Hewlett Packard’s Loredo agrees:
“Tape provides an air gap because it’s offline. If your primary disks get attacked with ransomware, you can go to your tapes and recover your data from there without paying the ransom. It’s the only media that provides proper protection against malware and ransomware.”
But not paying the ransom isn’t the only saving you’d make in such a situation – or in a natural or man-made disaster scenario.
“Downtime can cost as much as $3 million an hour if you’re a credit card company,” said Grover. “You can’t risk that. All you have to do is talk to an IT guy about being down or not being able to get your data back – that’s a hard thing to put a number around. As an IT guy, you don’t lose your job for not backing up the data; you lose it for not being able to get it back.”
At this point, the discussion closes a loop. Keeping the data close to home makes it immediately accessible, which reduces the duration – and thus cost – of any downtime while minimising ongoing overheads.
However, there are other reasons why you might favour tape over online storage.
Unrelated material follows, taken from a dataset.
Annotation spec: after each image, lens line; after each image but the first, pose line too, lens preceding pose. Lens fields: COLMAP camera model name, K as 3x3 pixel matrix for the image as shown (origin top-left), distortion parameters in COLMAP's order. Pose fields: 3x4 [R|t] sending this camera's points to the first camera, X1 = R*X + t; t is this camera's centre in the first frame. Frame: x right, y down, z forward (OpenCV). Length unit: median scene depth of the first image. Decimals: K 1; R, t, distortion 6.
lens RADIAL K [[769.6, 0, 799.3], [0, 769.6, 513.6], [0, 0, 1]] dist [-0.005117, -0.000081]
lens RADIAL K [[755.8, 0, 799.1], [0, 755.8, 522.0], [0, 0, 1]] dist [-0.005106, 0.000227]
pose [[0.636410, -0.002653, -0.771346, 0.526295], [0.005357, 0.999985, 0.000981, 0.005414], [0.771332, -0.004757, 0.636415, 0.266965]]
“Once you start putting your data into a provider’s service, you’re locked in,” said Loredo. “You’ll have to get it all out again before you can move [to another provider]. And when you send your data to a third party you’ve lost control of it. Do you know how secure it is there? With GDPR, you should be concerned about that.”
Grover has similar sentiments. “[Data is] your company’s most valuable asset, and you want to trust that to somebody else? If you want to do it in parallel, that’s great, but they have no interest in your company, don’t reside on any of your campuses… no matter how much you pay them, they’re the ones who have control over when you get your data back and how it gets stored. Are you really good with that?”